In the end, of course, Hofmann did get caught — because of the murders, but also because of his mistakes. What the examiners noticed first, after putting his documents under ultraviolet light, was a “blue hazing effect” and ink that ran in one direction. Under the microscope they noticed that the ink was cracked. But to prove forgery they had to be able to duplicate these subtle mistakes.
The blue haze, it turned out, came from blue household ammonia; ammonia increases oxygen levels, and oxygen speeds up the aging process. Hofmann would also age his papers by putting them in a fish tank, along with a little toy train transformer.
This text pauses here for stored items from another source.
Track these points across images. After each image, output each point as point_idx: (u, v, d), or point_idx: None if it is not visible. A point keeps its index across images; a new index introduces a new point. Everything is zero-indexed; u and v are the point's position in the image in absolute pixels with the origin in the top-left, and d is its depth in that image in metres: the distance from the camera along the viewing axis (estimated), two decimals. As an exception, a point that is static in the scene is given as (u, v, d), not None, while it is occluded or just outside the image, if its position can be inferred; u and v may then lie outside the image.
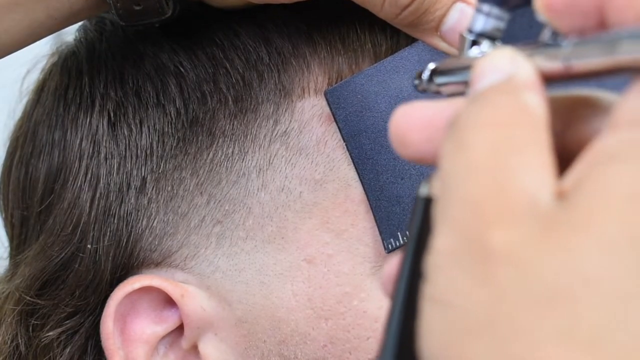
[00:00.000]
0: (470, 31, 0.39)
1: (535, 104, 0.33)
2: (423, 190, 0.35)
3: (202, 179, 0.56)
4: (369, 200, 0.54)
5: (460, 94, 0.38)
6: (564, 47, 0.34)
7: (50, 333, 0.58)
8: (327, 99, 0.55)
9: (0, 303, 0.61)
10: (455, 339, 0.31)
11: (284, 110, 0.56)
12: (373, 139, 0.55)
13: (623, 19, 0.32)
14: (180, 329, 0.57)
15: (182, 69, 0.58)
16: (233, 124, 0.56)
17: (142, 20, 0.56)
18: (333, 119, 0.55)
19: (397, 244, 0.54)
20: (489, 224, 0.31)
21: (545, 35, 0.35)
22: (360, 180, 0.55)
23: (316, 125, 0.56)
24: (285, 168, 0.56)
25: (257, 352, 0.56)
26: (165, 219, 0.57)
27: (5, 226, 0.64)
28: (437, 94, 0.41)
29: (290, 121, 0.56)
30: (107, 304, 0.57)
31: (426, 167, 0.55)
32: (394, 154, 0.55)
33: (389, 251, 0.54)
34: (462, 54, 0.40)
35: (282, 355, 0.55)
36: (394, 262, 0.36)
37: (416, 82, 0.41)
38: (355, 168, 0.55)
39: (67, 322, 0.58)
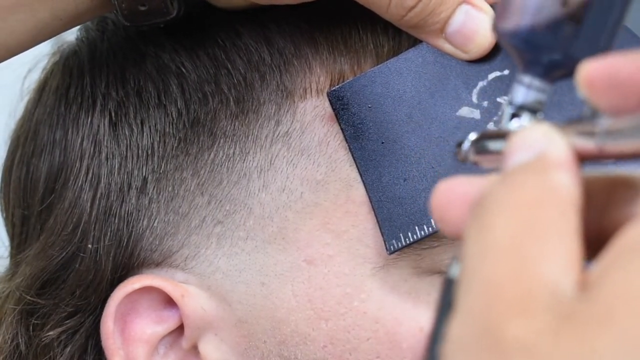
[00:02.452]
0: (510, 103, 0.38)
1: (566, 185, 0.32)
2: (453, 271, 0.34)
3: (203, 179, 0.56)
4: (371, 201, 0.54)
5: (499, 168, 0.37)
6: (600, 126, 0.33)
7: (51, 332, 0.58)
8: (330, 100, 0.55)
9: (0, 302, 0.61)
10: None
11: (285, 110, 0.56)
12: (375, 140, 0.55)
13: None
14: (180, 329, 0.57)
15: (183, 70, 0.58)
16: (234, 125, 0.56)
17: (147, 21, 0.56)
18: (335, 120, 0.55)
19: (399, 245, 0.54)
20: (505, 313, 0.30)
21: (587, 111, 0.34)
22: (363, 181, 0.55)
23: (318, 125, 0.56)
24: (287, 168, 0.56)
25: (257, 353, 0.56)
26: (166, 219, 0.57)
27: (6, 225, 0.64)
28: (476, 165, 0.39)
29: (292, 122, 0.56)
30: (107, 304, 0.57)
31: (430, 169, 0.55)
32: (396, 156, 0.55)
33: (391, 252, 0.54)
34: (501, 127, 0.39)
35: (282, 355, 0.55)
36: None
37: (456, 151, 0.40)
38: (357, 169, 0.55)
39: (68, 321, 0.58)
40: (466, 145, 0.38)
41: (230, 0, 0.57)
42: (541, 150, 0.33)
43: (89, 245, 0.57)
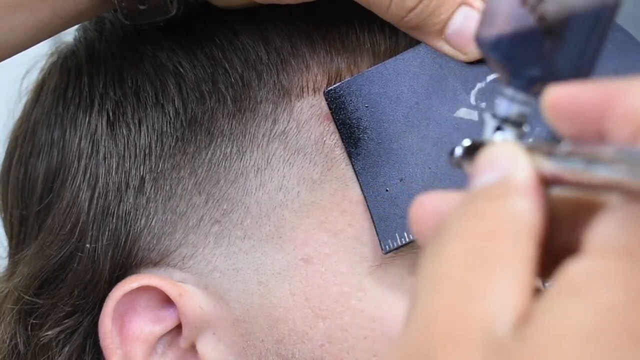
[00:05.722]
0: (494, 116, 0.38)
1: (525, 212, 0.32)
2: None
3: (201, 178, 0.57)
4: (366, 200, 0.54)
5: None
6: (558, 151, 0.33)
7: (49, 332, 0.58)
8: (326, 99, 0.55)
9: (-1, 302, 0.61)
10: None
11: (282, 109, 0.56)
12: (372, 140, 0.55)
13: (619, 134, 0.31)
14: (178, 328, 0.57)
15: (181, 69, 0.58)
16: (231, 124, 0.57)
17: (146, 20, 0.56)
18: (331, 119, 0.55)
19: (395, 244, 0.54)
20: (439, 349, 0.30)
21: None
22: (358, 180, 0.55)
23: (315, 124, 0.56)
24: (283, 167, 0.56)
25: (255, 352, 0.56)
26: (163, 219, 0.57)
27: (4, 225, 0.64)
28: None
29: (289, 121, 0.56)
30: (105, 303, 0.57)
31: (426, 170, 0.55)
32: (393, 156, 0.55)
33: (386, 252, 0.54)
34: (485, 139, 0.38)
35: (280, 354, 0.55)
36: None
37: (450, 157, 0.39)
38: (353, 168, 0.55)
39: (66, 321, 0.58)
40: (458, 152, 0.38)
41: (230, -1, 0.57)
42: (505, 173, 0.33)
43: (87, 245, 0.57)
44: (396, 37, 0.57)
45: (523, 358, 0.29)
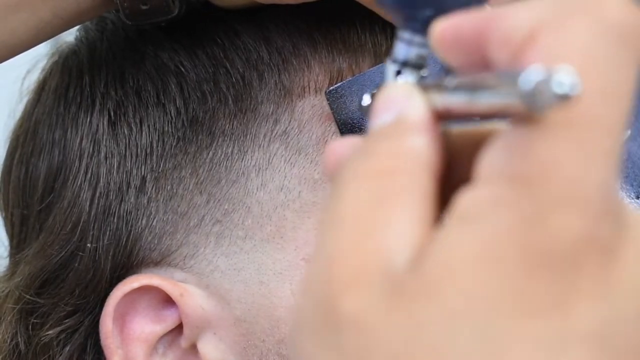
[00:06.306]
0: (394, 61, 0.38)
1: (420, 148, 0.32)
2: None
3: (202, 178, 0.57)
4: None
5: None
6: (446, 83, 0.33)
7: (50, 332, 0.58)
8: (328, 99, 0.55)
9: (0, 302, 0.61)
10: None
11: (283, 109, 0.56)
12: (373, 139, 0.55)
13: (498, 58, 0.31)
14: (179, 328, 0.57)
15: (182, 69, 0.58)
16: (233, 124, 0.57)
17: (148, 20, 0.56)
18: (333, 119, 0.55)
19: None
20: (340, 287, 0.30)
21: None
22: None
23: (316, 124, 0.56)
24: (285, 167, 0.56)
25: (256, 351, 0.56)
26: (164, 218, 0.57)
27: (6, 225, 0.64)
28: None
29: (290, 121, 0.56)
30: (106, 303, 0.57)
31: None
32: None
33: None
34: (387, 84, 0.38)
35: (281, 354, 0.55)
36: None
37: (360, 106, 0.39)
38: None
39: (67, 320, 0.58)
40: (366, 100, 0.38)
41: (232, -1, 0.57)
42: (400, 112, 0.33)
43: (88, 245, 0.57)
44: (398, 37, 0.57)
45: (419, 292, 0.29)
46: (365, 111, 0.37)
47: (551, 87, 0.29)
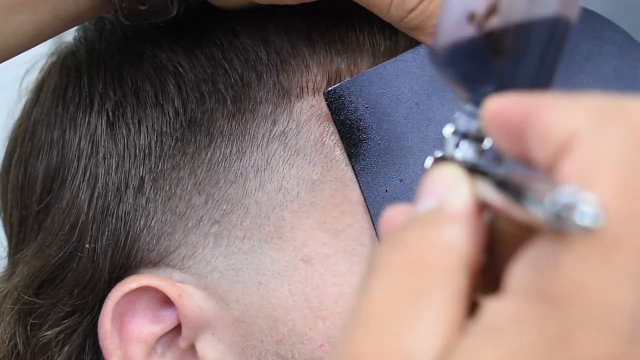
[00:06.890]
0: (455, 132, 0.36)
1: (456, 241, 0.31)
2: None
3: (201, 179, 0.57)
4: (366, 201, 0.54)
5: None
6: (495, 174, 0.32)
7: (49, 332, 0.58)
8: (326, 99, 0.55)
9: (-2, 302, 0.61)
10: None
11: (282, 110, 0.56)
12: (372, 141, 0.55)
13: (536, 156, 0.31)
14: (178, 328, 0.57)
15: (181, 70, 0.58)
16: (231, 124, 0.57)
17: (147, 20, 0.56)
18: (331, 120, 0.55)
19: (395, 244, 0.54)
20: None
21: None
22: (358, 181, 0.55)
23: (314, 125, 0.56)
24: (283, 168, 0.56)
25: (254, 352, 0.56)
26: (163, 219, 0.57)
27: (4, 225, 0.64)
28: None
29: (289, 121, 0.56)
30: (105, 304, 0.57)
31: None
32: (393, 156, 0.55)
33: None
34: (447, 155, 0.37)
35: (280, 355, 0.55)
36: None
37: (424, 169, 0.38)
38: (353, 169, 0.55)
39: (66, 321, 0.58)
40: (428, 164, 0.37)
41: (230, -1, 0.57)
42: (442, 199, 0.32)
43: (87, 245, 0.57)
44: (396, 38, 0.57)
45: None
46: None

When he turned on the transformer it would create ozone. And “ffffft,” Shannon Flynn said, “that thing just aged 100 years in 10 minutes.” Hofmann also aged his documents by ironing them and letting weevils munch on them.
The hardest mystery to crack was the ink. Finally, after consulting with Ph.D. chemists and trying formula after formula, (Salt Lake City forensic examiner George) Throckmorton was at a toy store one day buying a present. And there, in the science aisle, was a chemistry set. “Green copperas,” said the front of the box — one of the inks listed in an old book police had taken from Hofmann’s basement. The discovery helped solve the case.
A controversial plea bargain kept Hofmann off death row. He was sentenced to a five-years-to-life prison term, but after a lengthy interview in 1988 — the year he wrote the letter — the parole board told him he’ll never get out of prison.
Hofmann, for a while, shared a cell with another infamous Utah killer, Dan Lafferty, a religious zealot convicted of murdering his sister-in-law and her infant daughter in 1984.
In late 2015, the prison moved Hofmann out of maximum security in Draper to the Central Utah Correctional Facility in Gunnison.
Hofmann concluded the letter writing, “This is only a simplified summary of some of my crimes and feelings. Obviously, alot (sic) more was involved.”
Editor’s note: Excerpts in italics were taken from former Deseret News reporter Elaine Jarvik’s 2005 story “Tales of Hofmann: Forgeries, deceit continue to intrigue 20 years later.”